Anthony Budiawan, Director of Political Economy & Policy Studies (PEPS), believes that the future prospects in Singapore are more promising. Students who wish to pursue work there seek income stability. Budiawan stated, “Salaries in Singapore are much higher than in Indonesia, so the relatively high cost of living is not a problem.”

Singapore, despite its small size with a population of approximately 5.5 million, has become one of the developed countries in ASEAN.

The wages in Singapore are relatively substantial, with the median monthly salary in 2022 was S$5,070 (equivalent to approximately IDR 57.5 million).

In contrast, minimum wages in Indonesia vary significantly by province or city. For instance, the Governor of DKI Jakarta has set the Minimum Wage for 2023 in Jakarta at IDR 4,901,798 per month. The highest regional minimum wage (UMR) in Indonesia for 2023 is in Karawang Regency, West Java, at IDR 5,176,179 per month.

The Chairman of CentennialZ, Dinno Ardiansyah, highlighted the importance of addressing the challenges faced by the younger generation. He mentioned limited job opportunities, limited access to capital, high living costs, and significant wealth disparities as contributing factors.

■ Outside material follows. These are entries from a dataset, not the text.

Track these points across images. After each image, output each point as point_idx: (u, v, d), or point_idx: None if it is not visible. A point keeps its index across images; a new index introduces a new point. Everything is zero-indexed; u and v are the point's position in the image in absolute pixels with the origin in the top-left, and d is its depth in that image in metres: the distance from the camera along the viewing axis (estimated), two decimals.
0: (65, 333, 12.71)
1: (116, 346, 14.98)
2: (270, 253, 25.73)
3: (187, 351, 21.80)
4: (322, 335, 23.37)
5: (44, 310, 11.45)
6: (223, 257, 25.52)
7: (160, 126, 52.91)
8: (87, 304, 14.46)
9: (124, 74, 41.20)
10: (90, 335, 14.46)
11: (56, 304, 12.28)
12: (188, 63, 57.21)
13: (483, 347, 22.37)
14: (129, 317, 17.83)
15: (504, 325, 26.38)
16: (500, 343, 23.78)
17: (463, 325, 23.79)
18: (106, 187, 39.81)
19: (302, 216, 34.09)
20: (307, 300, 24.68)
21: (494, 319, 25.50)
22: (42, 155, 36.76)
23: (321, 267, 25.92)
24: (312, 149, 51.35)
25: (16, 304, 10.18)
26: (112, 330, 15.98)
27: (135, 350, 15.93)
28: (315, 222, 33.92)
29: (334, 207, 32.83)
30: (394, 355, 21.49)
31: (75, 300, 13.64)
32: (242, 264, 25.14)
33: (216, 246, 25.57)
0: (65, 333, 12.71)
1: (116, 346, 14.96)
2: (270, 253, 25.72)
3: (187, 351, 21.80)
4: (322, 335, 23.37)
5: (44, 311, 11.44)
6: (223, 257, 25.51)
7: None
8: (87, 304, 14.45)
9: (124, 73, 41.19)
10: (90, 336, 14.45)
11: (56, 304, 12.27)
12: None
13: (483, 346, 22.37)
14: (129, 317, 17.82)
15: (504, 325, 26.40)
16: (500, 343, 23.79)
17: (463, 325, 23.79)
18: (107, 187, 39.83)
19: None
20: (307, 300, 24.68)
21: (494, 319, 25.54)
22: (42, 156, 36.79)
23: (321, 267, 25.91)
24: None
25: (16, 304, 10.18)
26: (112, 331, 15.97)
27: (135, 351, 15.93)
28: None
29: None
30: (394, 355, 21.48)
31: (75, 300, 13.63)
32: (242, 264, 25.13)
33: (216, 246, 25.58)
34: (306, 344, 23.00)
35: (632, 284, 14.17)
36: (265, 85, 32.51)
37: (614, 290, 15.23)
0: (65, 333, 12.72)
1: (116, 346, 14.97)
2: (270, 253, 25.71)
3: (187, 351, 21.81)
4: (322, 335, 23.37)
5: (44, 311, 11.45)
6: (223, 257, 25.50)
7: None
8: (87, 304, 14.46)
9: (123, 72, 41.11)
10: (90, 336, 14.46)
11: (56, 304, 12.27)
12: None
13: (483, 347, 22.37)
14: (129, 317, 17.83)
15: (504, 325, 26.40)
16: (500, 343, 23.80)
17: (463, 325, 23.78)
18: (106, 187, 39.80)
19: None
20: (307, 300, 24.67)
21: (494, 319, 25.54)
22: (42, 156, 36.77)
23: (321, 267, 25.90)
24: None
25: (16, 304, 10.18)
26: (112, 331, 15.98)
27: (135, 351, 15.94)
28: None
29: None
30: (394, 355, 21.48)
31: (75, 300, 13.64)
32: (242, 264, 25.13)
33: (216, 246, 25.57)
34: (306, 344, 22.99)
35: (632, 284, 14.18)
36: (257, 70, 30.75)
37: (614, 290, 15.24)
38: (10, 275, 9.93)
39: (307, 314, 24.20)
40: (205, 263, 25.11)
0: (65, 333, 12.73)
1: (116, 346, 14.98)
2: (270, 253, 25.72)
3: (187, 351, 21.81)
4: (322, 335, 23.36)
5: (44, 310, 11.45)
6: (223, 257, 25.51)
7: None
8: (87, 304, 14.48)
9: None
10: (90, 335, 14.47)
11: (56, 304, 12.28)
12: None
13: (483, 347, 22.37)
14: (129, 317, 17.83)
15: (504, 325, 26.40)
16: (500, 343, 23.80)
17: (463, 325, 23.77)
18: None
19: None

Ardiansyah emphasized the need for the Indonesian government to create a more attractive labor market to prevent the loss of highly qualified human resources to other countries.

Dr. Tuti Budirahayu Dra Msi, a sociologist from Airlangga University, stated that the phenomenon of Indonesian students migrating to Singapore is a natural occurrence driven by push and pull factors.

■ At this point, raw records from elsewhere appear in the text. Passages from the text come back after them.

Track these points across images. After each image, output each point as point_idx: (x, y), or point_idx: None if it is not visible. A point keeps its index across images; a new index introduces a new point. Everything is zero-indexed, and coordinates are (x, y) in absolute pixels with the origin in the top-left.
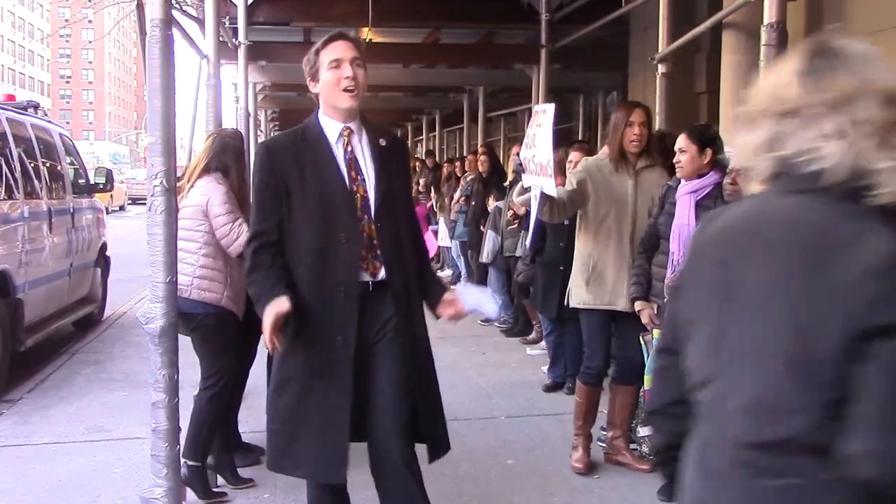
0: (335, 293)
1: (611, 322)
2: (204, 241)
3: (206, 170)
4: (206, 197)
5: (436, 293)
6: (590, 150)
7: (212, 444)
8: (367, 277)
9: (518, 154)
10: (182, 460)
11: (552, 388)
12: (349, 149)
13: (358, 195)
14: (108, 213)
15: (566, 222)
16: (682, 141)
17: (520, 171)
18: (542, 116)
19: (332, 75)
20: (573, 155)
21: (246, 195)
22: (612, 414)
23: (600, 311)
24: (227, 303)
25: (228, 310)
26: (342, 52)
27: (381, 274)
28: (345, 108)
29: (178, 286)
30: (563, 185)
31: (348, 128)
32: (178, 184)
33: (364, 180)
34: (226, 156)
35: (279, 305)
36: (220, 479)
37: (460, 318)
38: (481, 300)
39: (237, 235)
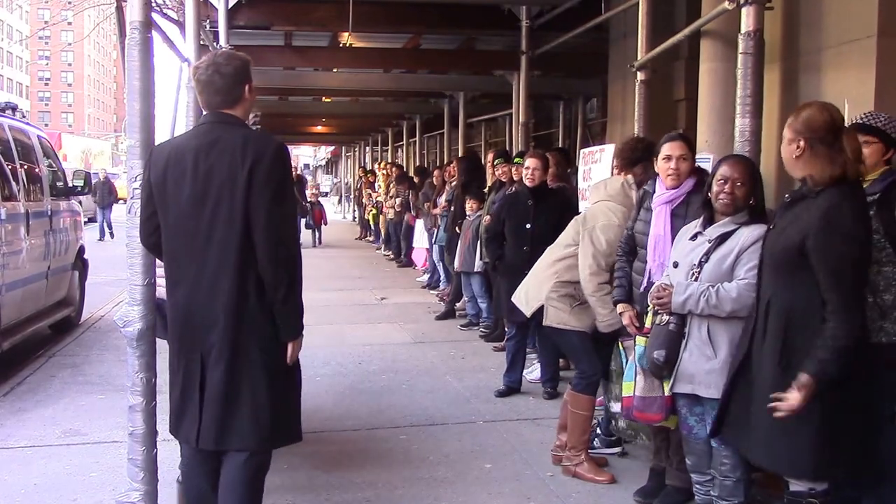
0: None
1: None
2: None
3: None
4: None
5: None
6: (568, 157)
7: None
8: None
9: (494, 163)
10: None
11: (506, 393)
12: None
13: None
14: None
15: (528, 226)
16: (682, 148)
17: None
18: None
19: None
20: (529, 161)
21: None
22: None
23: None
24: None
25: None
26: None
27: None
28: None
29: None
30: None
31: None
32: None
33: None
34: None
35: None
36: None
37: None
38: None
39: None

Dr. Tuti explained that opportunities for better work, career advancement, and quality of life in Singapore are attractive factors for Indonesian citizens to consider changing their nationality.

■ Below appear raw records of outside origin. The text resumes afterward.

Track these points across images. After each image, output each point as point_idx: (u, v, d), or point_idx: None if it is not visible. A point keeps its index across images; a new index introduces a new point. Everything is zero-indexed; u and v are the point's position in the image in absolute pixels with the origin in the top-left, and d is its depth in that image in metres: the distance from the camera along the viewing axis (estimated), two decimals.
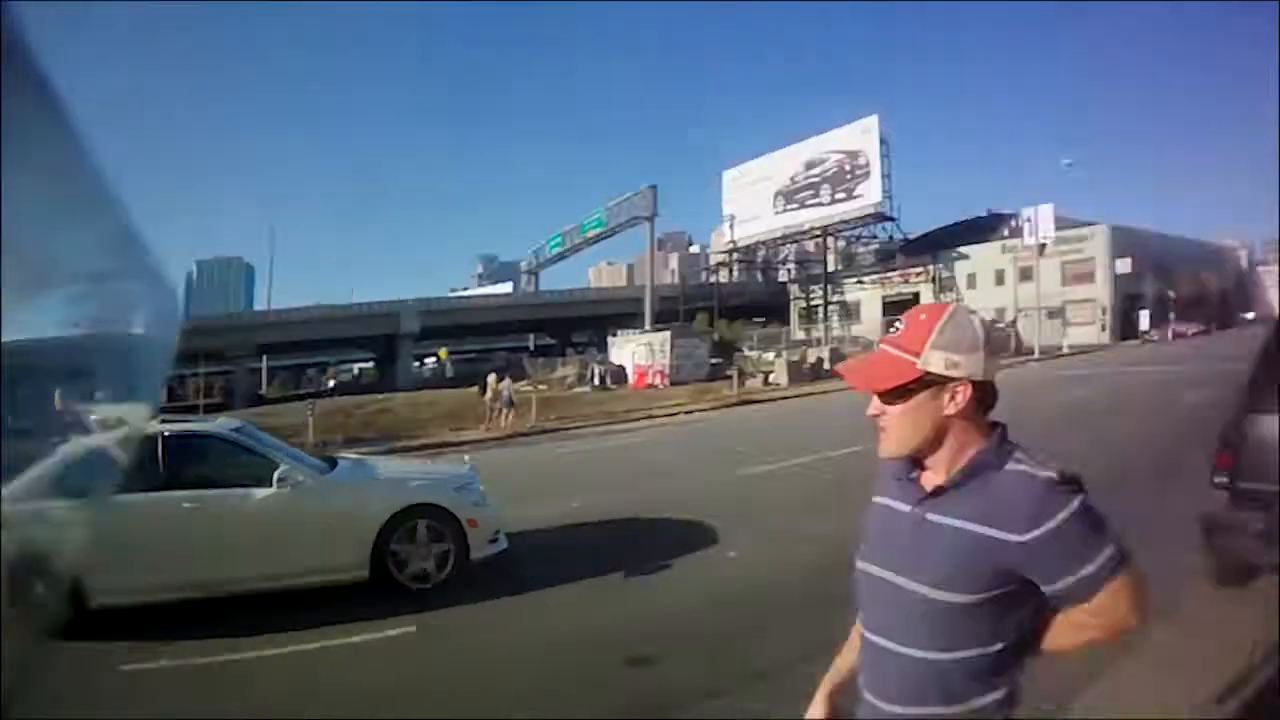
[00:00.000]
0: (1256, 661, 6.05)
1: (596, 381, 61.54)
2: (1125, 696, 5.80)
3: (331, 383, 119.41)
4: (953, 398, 2.41)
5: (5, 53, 1.16)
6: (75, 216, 1.47)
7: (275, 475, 10.04)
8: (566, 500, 15.78)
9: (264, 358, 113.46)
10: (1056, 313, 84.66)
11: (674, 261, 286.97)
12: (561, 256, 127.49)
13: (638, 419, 37.35)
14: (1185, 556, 8.28)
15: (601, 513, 14.82)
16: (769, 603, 9.23)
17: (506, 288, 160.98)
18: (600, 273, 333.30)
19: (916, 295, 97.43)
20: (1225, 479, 7.96)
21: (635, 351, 64.87)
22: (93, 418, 1.63)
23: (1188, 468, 12.43)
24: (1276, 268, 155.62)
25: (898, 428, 2.48)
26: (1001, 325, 74.27)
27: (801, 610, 8.58)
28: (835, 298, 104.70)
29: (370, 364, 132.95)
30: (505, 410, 36.32)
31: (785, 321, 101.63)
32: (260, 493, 9.96)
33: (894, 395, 2.46)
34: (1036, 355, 65.20)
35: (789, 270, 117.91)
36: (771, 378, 54.53)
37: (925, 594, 2.38)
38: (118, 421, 1.70)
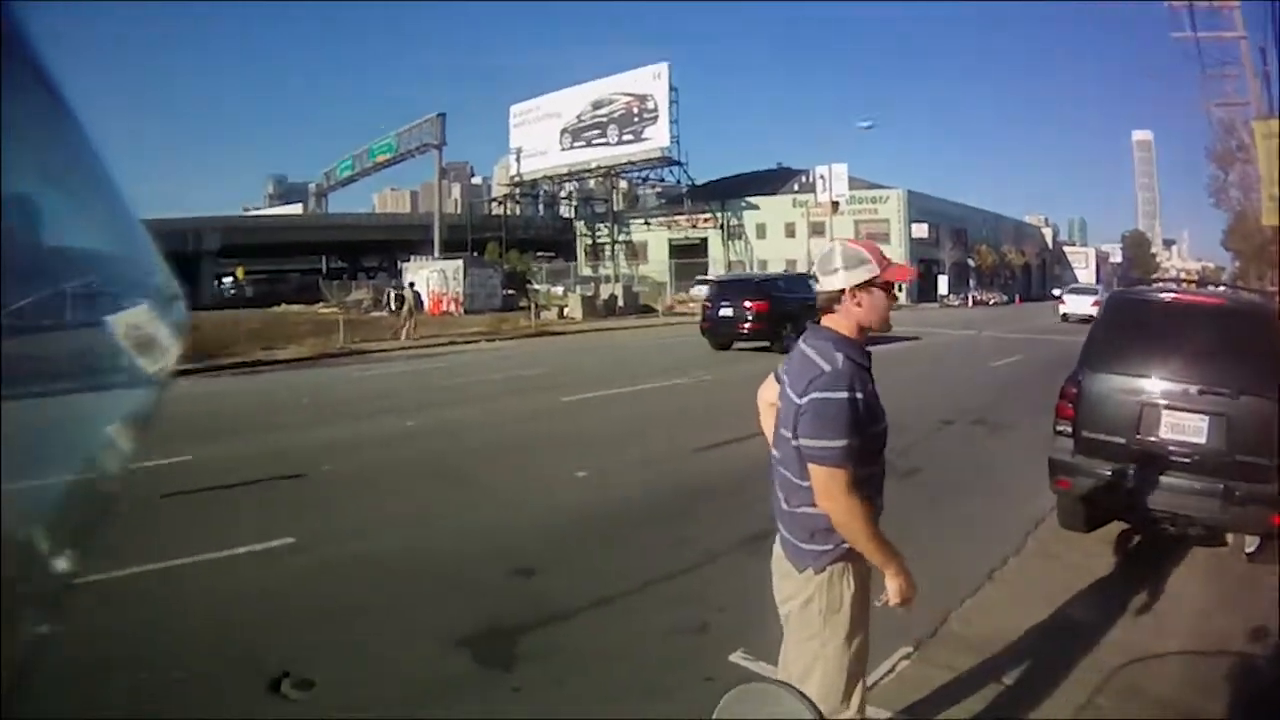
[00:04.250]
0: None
1: (392, 305, 62.36)
2: (983, 621, 7.47)
3: None
4: None
5: (6, 47, 1.28)
6: (78, 210, 1.59)
7: None
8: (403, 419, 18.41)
9: None
10: None
11: (457, 191, 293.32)
12: (351, 180, 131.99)
13: (443, 345, 40.71)
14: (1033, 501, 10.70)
15: (451, 429, 17.52)
16: (625, 520, 10.58)
17: (298, 209, 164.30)
18: (385, 198, 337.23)
19: (704, 241, 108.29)
20: (1067, 428, 9.53)
21: (429, 278, 68.71)
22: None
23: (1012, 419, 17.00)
24: (1085, 248, 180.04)
25: None
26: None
27: (658, 526, 10.31)
28: (621, 237, 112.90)
29: None
30: (409, 325, 43.77)
31: (571, 257, 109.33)
32: None
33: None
34: None
35: (574, 207, 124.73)
36: (567, 311, 60.52)
37: None
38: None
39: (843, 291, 4.05)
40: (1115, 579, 8.77)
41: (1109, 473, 9.11)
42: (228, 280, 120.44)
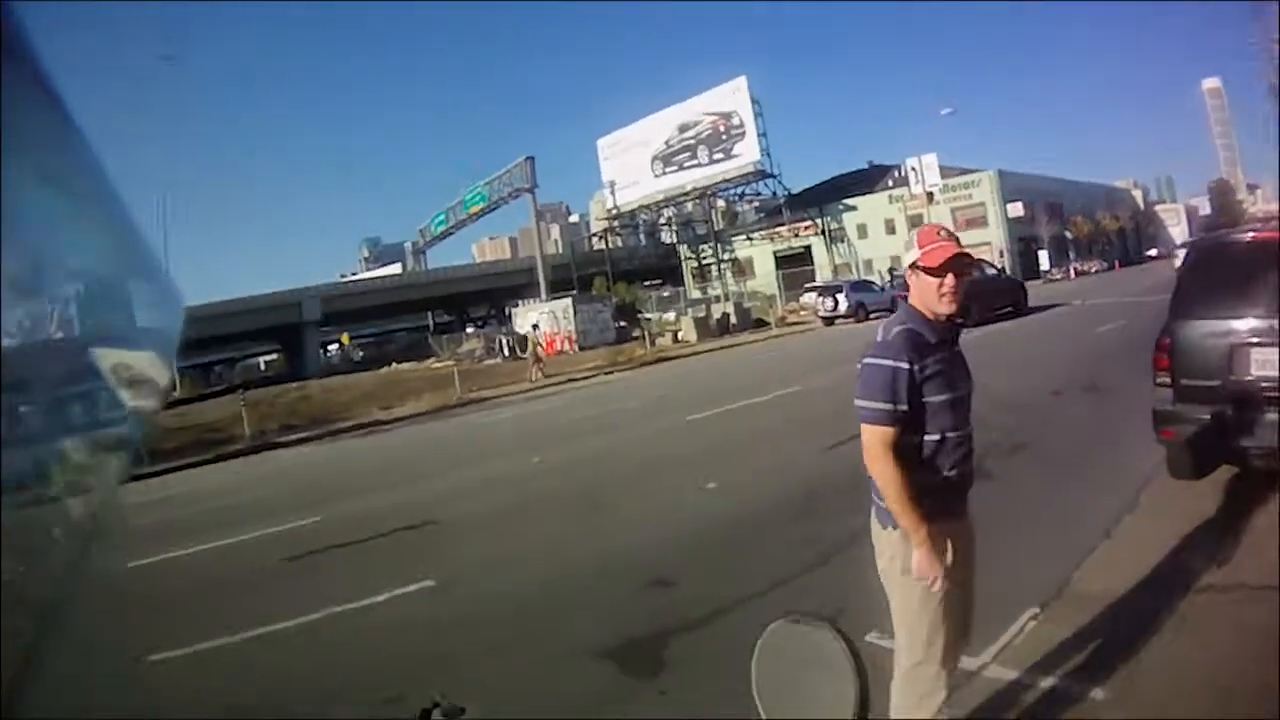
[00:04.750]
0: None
1: (506, 352, 69.62)
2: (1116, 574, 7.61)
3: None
4: None
5: (5, 51, 1.32)
6: (75, 214, 1.60)
7: None
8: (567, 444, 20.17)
9: None
10: None
11: (556, 232, 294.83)
12: (447, 234, 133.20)
13: (562, 383, 42.15)
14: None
15: (597, 454, 18.76)
16: (754, 526, 10.94)
17: (396, 269, 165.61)
18: (484, 248, 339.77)
19: (808, 248, 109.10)
20: (1166, 379, 9.84)
21: (540, 319, 70.05)
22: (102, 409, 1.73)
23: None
24: (1175, 205, 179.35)
25: None
26: (900, 272, 79.63)
27: (787, 527, 10.60)
28: (726, 255, 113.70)
29: (275, 355, 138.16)
30: (539, 365, 46.22)
31: (678, 282, 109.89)
32: None
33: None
34: None
35: (674, 232, 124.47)
36: (680, 335, 62.62)
37: None
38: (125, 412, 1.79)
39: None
40: (1227, 521, 8.89)
41: (1208, 417, 9.33)
42: (334, 347, 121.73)
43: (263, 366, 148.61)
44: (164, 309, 1.86)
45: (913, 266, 4.47)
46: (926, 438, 4.42)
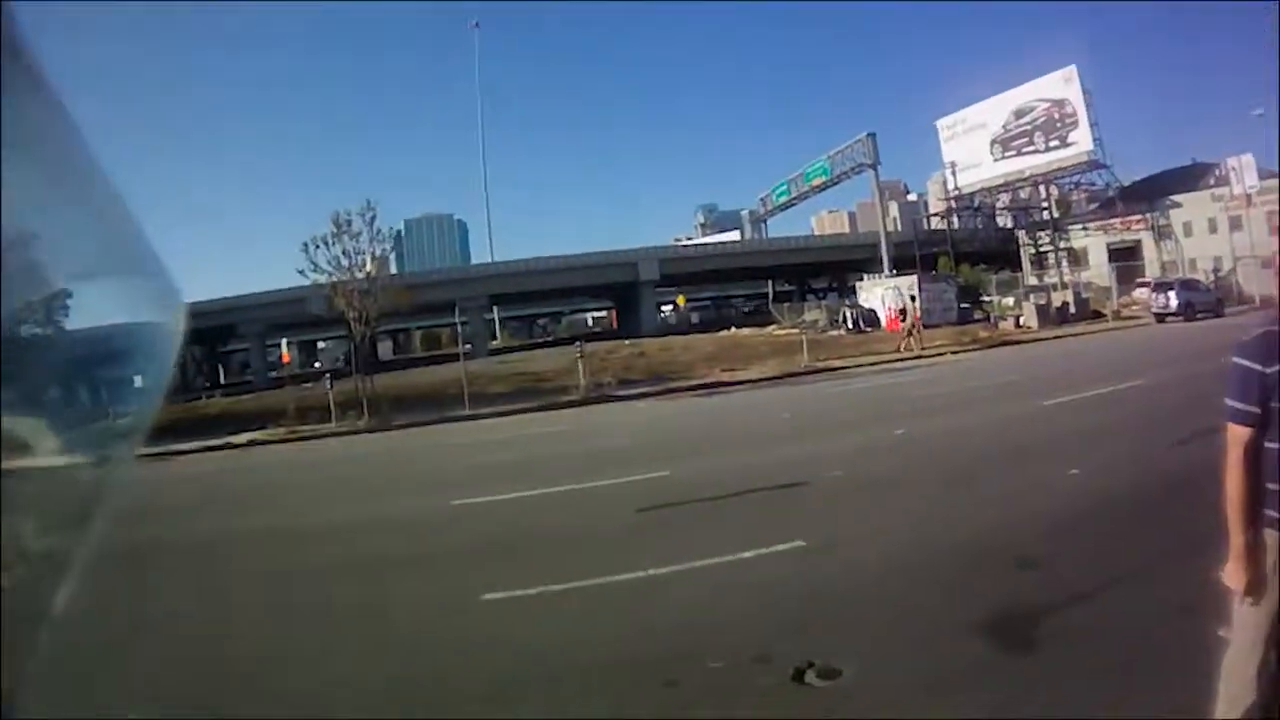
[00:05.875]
0: None
1: (850, 325, 70.03)
2: None
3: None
4: None
5: (5, 51, 1.32)
6: (76, 214, 1.57)
7: None
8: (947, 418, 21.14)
9: (494, 308, 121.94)
10: (1268, 263, 76.43)
11: (894, 210, 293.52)
12: (789, 204, 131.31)
13: (908, 359, 43.32)
14: None
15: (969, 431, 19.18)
16: (1115, 514, 10.95)
17: (734, 235, 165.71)
18: (822, 221, 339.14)
19: (1138, 243, 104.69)
20: None
21: (884, 296, 72.08)
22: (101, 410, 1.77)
23: None
24: None
25: None
26: (1223, 273, 78.03)
27: (1149, 517, 10.53)
28: (1062, 244, 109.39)
29: (603, 312, 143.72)
30: (914, 337, 48.62)
31: (1015, 267, 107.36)
32: None
33: None
34: (1258, 304, 60.84)
35: (1013, 216, 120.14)
36: (1022, 320, 63.42)
37: None
38: (123, 416, 1.78)
39: None
40: None
41: None
42: (667, 308, 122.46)
43: (590, 322, 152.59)
44: (163, 306, 1.83)
45: None
46: (1270, 444, 4.24)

She also stressed that this migration is a matter of individual human rights.

While the migration trend can have positive impacts on Indonesia’s reputation globally, there are potential negative consequences.

If migrants do not contribute to the development of their home regions, various sectors may be neglected due to a lack of human resources.

To prevent brain drain, the Indonesian government has initiated efforts such as the scholarship program offered by the Education Fund Management Agency (LPDP). This program requires scholarship recipients to return to Indonesia and work for at least two years following their studies abroad.

Rahmad Handoyo, a member of the Indonesian House of Representatives, emphasized the need to improve the employment system in Indonesia to prevent the younger generation from being enticed to become citizens of other countries.

He suggested reforms in the minimum wage system, easier access to healthcare, improved public transportation, and maintaining a pristine environment.

Indonesia’s ambassador to Singapore, Suryopratomo, acknowledged the phenomenon of Indonesian citizens migrating to Singapore but considered the number of 1,000 per year relatively small compared to the overall Indonesian population in Singapore, which includes 5,000 students and 160,000 domestic workers.